▶ [Work required] The printed result should hold only the lines from the opening of the data through the line bearing "la oferta es", exactly as given and without pictures.

▶ [Exercise inputs]
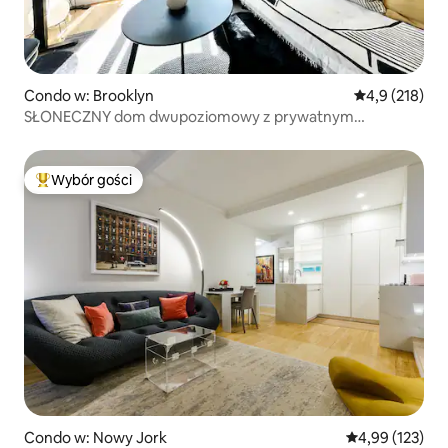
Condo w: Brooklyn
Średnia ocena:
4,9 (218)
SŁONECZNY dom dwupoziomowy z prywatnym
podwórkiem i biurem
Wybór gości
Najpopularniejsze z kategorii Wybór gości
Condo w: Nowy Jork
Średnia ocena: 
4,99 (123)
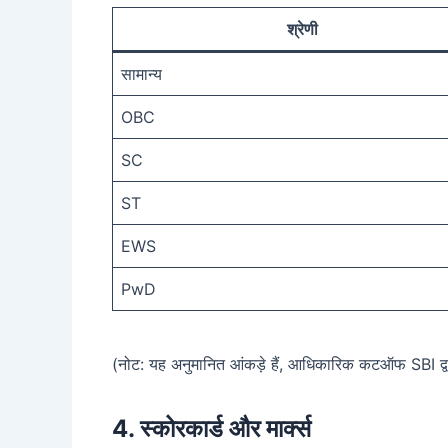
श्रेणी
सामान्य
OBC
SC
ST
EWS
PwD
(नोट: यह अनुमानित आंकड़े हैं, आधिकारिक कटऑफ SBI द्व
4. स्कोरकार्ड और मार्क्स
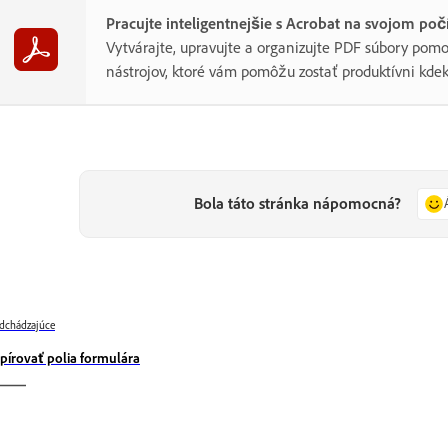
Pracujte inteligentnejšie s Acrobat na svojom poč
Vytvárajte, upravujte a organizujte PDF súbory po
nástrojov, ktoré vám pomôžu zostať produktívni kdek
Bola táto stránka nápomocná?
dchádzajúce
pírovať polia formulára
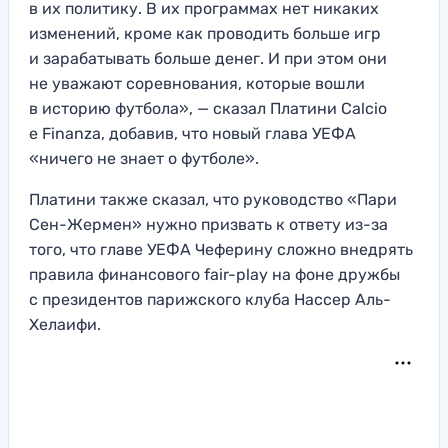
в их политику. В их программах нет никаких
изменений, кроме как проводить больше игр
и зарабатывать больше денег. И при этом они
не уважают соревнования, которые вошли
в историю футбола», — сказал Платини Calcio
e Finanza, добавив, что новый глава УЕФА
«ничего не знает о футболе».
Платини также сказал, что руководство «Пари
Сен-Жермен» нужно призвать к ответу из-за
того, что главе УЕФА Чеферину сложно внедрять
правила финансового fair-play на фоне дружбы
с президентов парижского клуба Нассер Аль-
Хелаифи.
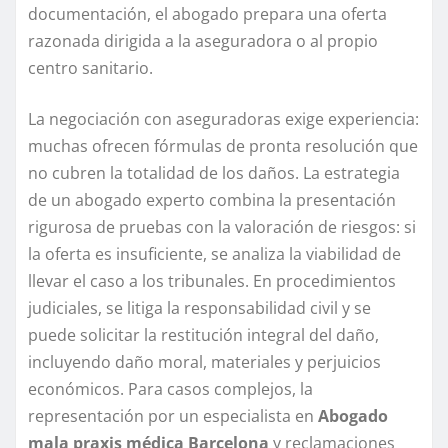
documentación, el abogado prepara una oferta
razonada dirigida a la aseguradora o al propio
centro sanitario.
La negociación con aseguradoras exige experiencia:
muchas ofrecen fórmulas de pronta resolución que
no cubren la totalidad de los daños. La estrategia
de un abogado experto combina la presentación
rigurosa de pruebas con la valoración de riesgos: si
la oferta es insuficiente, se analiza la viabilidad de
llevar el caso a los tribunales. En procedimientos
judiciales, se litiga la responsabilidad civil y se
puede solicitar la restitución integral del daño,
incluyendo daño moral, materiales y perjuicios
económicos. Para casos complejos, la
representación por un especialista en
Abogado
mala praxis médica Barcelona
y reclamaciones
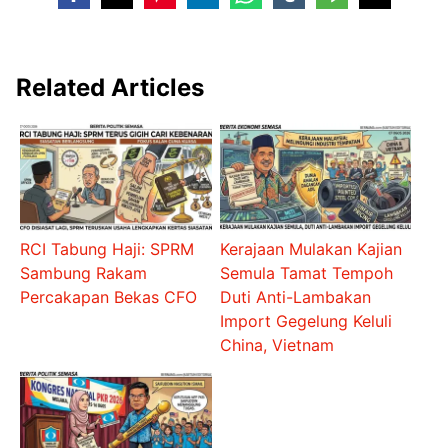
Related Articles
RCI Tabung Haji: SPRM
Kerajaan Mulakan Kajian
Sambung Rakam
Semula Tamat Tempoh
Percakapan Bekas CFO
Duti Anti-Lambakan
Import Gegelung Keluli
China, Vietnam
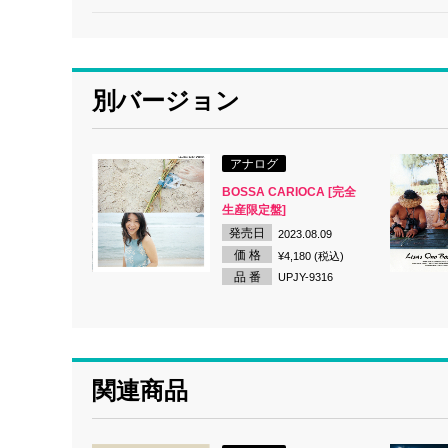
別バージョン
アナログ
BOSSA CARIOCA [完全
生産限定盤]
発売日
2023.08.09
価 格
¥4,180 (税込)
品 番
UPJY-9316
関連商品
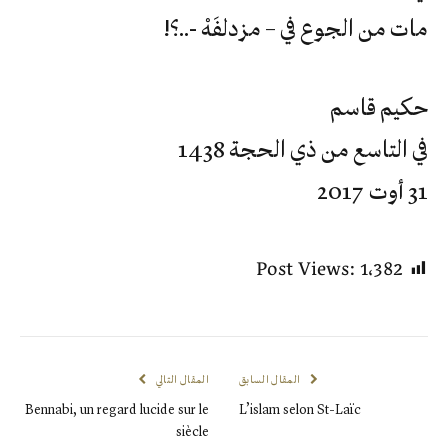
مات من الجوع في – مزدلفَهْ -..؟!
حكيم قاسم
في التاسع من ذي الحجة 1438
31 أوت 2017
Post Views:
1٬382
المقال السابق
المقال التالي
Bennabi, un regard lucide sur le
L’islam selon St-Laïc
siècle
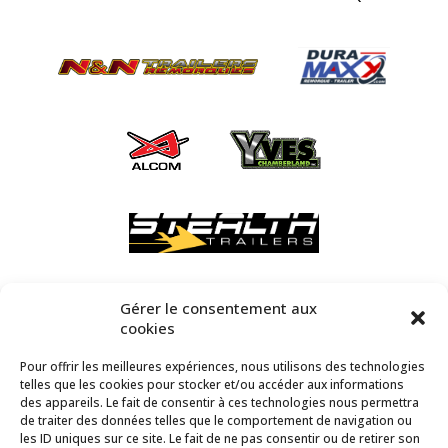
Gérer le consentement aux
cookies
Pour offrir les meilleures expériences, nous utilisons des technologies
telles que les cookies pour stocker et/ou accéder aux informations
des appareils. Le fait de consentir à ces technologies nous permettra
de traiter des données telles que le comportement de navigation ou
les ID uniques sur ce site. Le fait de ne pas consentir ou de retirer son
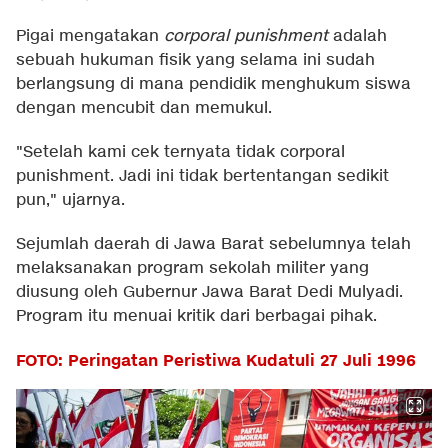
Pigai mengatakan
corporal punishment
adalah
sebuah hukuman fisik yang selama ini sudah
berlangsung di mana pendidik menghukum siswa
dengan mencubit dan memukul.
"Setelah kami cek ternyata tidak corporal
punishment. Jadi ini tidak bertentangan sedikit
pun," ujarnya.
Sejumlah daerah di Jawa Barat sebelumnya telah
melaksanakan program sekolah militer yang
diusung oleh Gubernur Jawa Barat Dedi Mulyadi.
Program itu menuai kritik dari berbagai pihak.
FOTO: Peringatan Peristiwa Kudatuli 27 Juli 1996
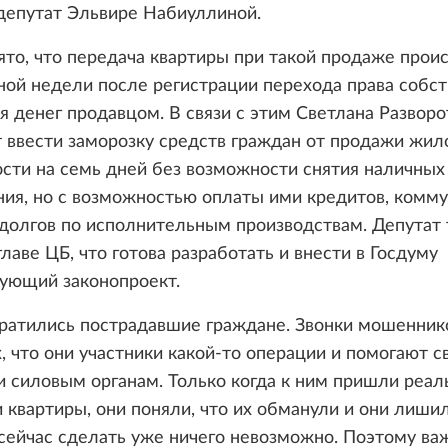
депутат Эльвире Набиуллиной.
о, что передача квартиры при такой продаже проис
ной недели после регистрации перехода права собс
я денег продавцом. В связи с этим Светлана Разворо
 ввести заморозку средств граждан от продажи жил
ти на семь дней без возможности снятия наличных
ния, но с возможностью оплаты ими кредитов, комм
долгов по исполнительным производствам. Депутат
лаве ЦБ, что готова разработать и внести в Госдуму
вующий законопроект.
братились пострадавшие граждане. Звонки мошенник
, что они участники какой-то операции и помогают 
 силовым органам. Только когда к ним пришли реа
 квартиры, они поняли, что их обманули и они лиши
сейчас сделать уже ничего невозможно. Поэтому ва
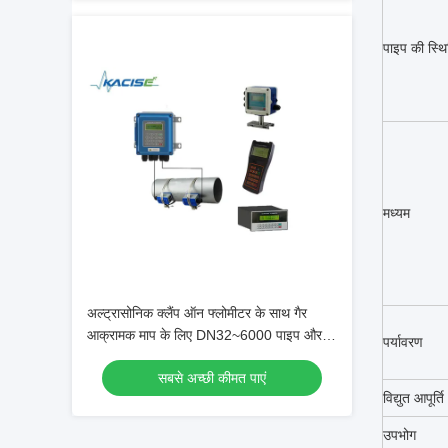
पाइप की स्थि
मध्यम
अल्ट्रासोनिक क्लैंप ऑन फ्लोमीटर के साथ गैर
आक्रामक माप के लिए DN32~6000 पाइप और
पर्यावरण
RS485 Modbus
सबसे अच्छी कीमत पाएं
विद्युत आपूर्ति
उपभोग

▶ [The completed task]
Condo w: Brooklyn
Średnia ocena:
4,9 (218)
SŁONECZNY dom dwupoziomowy z prywatnym
podwórkiem i biurem
Wybór gości
Najpopularniejsze z kategorii Wybór gości
Condo w: Nowy Jork
Średnia ocena: 
4,99 (123)
श्रेणी
सामान्य
OBC
SC
ST
EWS
PwD
(नोट: यह अनुमानित आंकड़े हैं, आधिकारिक कटऑफ SBI द्व
4. स्कोरकार्ड और मार्क्स
Pracujte inteligentnejšie s Acrobat na svojom poč
Vytvárajte, upravujte a organizujte PDF súbory po
nástrojov, ktoré vám pomôžu zostať produktívni kdek
Bola táto stránka nápomocná?
dchádzajúce
pírovať polia formulára
в их политику. В их программах нет никаких
изменений, кроме как проводить больше игр
и зарабатывать больше денег. И при этом они
не уважают соревнования, которые вошли
в историю футбола», — сказал Платини Calcio
e Finanza, добавив, что новый глава УЕФА
«ничего не знает о футболе».
Платини также сказал, что руководство «Пари
Сен-Жермен» нужно призвать к ответу из-за
того, что главе УЕФА Чеферину сложно внедрять
правила финансового fair-play на фоне дружбы
с президентов парижского клуба Нассер Аль-
Хелаифи.
documentación, el abogado prepara una oferta
razonada dirigida a la aseguradora o al propio
centro sanitario.
La negociación con aseguradoras exige experiencia:
muchas ofrecen fórmulas de pronta resolución que
no cubren la totalidad de los daños. La estrategia
de un abogado experto combina la presentación
rigurosa de pruebas con la valoración de riesgos: si
la oferta es insuficiente, se analiza la viabilidad de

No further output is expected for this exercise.